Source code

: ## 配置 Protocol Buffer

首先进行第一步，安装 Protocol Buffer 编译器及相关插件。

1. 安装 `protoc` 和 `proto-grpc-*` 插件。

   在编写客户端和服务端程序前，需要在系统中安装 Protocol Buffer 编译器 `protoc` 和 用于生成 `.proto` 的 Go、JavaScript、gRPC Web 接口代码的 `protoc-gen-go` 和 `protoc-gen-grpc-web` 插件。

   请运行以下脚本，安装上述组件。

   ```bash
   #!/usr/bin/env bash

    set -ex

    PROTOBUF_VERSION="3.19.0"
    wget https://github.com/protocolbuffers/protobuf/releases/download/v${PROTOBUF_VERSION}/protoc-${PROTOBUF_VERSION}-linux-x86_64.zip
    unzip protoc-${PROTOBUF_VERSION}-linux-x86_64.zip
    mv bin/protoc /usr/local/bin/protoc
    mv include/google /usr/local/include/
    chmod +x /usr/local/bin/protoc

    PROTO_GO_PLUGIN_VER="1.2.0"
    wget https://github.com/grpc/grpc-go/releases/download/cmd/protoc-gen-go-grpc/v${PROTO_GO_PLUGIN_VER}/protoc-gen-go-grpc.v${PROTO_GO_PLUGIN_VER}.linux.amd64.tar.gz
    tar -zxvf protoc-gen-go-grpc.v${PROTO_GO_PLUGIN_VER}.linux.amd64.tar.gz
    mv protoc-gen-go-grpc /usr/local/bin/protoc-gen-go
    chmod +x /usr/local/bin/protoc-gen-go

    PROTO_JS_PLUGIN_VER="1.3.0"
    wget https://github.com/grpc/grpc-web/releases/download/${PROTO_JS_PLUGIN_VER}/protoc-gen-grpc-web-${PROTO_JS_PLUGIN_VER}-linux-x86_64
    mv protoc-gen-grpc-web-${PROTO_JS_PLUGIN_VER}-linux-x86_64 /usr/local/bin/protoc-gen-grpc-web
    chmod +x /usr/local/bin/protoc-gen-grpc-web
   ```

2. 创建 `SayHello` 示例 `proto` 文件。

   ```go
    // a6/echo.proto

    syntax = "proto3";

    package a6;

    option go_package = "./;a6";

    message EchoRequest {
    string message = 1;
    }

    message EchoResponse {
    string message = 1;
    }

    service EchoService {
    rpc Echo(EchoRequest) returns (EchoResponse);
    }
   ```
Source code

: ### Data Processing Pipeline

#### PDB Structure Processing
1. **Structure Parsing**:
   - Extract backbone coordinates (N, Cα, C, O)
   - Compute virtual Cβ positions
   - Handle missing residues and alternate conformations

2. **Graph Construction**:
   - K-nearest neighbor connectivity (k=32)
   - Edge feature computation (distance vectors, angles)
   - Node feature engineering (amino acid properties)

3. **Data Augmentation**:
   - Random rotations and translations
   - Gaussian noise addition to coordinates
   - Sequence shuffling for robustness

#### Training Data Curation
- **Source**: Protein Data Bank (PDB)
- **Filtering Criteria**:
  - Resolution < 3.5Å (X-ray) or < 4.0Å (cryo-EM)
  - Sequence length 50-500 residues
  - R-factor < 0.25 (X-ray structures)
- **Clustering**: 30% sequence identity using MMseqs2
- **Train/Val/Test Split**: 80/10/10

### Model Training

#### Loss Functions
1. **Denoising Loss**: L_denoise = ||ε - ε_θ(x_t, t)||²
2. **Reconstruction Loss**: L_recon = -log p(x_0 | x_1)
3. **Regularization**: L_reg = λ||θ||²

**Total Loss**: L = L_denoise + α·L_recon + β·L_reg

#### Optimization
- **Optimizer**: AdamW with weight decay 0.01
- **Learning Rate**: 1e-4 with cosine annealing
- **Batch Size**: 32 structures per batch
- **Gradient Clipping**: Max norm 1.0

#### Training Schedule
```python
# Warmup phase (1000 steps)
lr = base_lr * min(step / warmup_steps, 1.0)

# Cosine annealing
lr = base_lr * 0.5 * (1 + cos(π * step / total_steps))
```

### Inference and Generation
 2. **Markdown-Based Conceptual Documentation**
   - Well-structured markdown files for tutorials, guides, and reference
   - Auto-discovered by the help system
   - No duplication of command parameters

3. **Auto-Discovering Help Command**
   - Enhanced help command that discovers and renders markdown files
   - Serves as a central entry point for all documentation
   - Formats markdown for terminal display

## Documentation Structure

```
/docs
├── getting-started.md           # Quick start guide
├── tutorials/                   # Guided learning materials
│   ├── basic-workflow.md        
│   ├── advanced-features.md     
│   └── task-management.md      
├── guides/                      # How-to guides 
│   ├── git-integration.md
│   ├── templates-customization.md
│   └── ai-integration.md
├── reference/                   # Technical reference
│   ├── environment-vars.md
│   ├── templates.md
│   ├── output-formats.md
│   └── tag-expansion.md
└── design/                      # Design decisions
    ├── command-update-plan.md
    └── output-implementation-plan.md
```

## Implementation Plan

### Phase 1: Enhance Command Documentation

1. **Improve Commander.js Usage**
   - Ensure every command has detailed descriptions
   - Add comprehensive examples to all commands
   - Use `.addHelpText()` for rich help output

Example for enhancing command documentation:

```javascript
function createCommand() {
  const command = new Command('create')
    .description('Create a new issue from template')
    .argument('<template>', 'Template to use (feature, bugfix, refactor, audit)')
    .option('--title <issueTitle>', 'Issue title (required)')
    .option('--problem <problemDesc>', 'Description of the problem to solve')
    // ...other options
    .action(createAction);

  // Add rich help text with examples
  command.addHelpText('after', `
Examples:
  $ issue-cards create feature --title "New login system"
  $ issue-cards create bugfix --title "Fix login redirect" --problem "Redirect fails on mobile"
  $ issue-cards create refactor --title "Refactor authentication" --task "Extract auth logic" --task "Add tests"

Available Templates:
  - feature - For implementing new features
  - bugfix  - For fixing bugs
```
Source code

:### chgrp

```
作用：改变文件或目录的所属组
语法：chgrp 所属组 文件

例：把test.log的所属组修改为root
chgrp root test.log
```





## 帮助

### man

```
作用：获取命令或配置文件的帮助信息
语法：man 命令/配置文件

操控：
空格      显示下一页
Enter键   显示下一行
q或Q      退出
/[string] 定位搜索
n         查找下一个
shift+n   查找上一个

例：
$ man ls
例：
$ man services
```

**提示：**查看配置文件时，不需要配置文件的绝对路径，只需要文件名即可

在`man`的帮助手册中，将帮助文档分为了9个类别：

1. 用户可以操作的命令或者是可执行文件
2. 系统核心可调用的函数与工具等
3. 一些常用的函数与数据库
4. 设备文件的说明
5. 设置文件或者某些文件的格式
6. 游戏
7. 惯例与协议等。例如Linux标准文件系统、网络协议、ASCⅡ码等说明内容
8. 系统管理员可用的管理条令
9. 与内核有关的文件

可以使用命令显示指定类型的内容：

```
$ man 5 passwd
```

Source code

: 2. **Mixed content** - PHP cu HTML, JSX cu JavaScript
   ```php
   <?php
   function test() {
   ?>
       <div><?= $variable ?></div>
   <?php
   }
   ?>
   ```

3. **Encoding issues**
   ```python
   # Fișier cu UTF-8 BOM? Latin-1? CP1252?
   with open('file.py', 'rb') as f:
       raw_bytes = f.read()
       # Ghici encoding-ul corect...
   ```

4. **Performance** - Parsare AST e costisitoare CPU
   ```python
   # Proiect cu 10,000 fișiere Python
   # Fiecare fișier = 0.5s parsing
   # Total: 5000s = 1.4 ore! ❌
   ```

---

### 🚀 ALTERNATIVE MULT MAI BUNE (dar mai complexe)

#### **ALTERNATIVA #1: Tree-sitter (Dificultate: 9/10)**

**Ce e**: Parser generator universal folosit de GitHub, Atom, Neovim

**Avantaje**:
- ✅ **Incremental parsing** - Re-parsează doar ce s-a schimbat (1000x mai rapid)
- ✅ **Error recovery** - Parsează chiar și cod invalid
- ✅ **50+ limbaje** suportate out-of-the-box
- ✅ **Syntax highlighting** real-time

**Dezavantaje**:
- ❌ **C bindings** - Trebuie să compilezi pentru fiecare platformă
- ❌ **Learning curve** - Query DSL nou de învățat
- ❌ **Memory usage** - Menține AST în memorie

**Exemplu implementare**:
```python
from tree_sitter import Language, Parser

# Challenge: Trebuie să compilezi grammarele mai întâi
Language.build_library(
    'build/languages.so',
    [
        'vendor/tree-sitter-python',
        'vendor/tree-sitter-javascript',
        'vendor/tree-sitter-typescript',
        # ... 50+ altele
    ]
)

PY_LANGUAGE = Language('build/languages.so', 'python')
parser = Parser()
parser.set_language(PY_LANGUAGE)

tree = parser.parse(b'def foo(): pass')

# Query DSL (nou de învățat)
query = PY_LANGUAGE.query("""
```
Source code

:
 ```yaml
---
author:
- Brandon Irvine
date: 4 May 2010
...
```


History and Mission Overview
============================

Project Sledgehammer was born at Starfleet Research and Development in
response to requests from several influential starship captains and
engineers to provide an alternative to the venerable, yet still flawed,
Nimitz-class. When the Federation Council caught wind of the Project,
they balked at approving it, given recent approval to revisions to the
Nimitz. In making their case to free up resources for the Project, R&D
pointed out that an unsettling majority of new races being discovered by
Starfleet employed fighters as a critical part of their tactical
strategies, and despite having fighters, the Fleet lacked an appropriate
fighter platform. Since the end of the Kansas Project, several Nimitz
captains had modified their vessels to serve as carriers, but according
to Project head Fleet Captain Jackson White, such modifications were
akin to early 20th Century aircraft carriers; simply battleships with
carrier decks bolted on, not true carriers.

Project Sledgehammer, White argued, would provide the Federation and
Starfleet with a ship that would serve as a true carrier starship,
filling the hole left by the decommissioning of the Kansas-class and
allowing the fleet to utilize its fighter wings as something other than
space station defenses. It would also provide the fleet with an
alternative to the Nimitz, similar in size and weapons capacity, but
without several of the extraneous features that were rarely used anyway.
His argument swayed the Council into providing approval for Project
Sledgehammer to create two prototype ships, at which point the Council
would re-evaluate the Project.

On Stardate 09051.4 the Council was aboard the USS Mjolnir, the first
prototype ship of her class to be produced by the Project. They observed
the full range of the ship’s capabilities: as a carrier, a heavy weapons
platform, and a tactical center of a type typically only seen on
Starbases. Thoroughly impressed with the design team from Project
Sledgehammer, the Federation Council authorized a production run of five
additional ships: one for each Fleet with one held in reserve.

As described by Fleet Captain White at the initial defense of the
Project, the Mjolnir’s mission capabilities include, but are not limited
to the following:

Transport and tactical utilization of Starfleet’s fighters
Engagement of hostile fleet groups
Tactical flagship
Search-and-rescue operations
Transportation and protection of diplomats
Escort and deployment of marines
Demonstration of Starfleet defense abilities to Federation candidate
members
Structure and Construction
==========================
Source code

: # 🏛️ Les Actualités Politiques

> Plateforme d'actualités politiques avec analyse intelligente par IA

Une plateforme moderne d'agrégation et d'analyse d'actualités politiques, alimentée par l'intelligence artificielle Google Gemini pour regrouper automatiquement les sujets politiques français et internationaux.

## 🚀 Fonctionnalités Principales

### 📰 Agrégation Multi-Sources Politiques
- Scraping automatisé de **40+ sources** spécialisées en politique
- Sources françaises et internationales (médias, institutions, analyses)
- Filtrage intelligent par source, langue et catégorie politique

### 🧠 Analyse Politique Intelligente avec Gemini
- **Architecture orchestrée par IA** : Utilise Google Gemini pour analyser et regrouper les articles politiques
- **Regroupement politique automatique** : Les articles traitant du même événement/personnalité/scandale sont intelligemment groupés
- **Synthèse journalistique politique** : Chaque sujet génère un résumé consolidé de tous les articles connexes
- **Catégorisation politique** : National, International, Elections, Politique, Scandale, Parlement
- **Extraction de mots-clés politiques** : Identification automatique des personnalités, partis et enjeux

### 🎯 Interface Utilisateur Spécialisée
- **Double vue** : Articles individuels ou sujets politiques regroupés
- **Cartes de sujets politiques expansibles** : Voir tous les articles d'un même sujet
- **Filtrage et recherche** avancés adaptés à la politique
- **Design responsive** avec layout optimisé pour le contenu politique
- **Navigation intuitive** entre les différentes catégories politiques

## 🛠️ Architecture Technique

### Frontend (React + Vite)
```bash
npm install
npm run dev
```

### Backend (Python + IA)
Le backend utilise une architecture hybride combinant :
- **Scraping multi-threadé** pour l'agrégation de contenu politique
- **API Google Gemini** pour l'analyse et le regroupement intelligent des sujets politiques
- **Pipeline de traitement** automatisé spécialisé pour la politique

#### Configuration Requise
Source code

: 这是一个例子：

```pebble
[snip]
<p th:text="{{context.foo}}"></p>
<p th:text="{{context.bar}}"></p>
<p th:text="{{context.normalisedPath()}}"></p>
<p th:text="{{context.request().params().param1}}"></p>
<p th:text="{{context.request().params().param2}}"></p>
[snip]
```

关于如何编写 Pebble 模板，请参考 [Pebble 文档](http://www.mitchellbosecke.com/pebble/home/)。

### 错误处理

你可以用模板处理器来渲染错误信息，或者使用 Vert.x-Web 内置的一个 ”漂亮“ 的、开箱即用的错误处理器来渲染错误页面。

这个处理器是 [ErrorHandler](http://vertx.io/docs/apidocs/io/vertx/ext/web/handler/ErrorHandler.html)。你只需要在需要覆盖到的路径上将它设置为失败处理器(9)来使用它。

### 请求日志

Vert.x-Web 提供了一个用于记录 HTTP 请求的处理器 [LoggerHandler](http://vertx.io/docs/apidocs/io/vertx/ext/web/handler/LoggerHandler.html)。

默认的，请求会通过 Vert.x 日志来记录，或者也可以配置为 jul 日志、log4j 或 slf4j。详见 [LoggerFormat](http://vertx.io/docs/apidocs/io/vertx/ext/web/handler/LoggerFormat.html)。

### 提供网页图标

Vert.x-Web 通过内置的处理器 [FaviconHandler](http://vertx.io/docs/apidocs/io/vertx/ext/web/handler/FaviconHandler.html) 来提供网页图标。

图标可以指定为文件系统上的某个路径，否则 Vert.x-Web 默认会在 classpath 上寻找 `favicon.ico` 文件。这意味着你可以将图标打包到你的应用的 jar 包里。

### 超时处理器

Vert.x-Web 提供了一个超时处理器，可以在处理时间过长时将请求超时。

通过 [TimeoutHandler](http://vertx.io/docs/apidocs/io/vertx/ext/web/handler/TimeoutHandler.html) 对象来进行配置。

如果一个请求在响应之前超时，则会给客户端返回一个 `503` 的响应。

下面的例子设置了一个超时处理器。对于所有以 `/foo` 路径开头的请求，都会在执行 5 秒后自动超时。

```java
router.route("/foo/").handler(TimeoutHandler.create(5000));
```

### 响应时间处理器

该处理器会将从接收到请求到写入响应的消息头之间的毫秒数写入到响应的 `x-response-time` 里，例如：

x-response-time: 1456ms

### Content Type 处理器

- _THE TASK_:
All lines from the listing above that include "automatisé" should be shown.

- _FINAL ANSWER_:
- Scraping automatisé de **40+ sources** spécialisées en politique
- **Pipeline de traitement** automatisé spécialisé pour la politique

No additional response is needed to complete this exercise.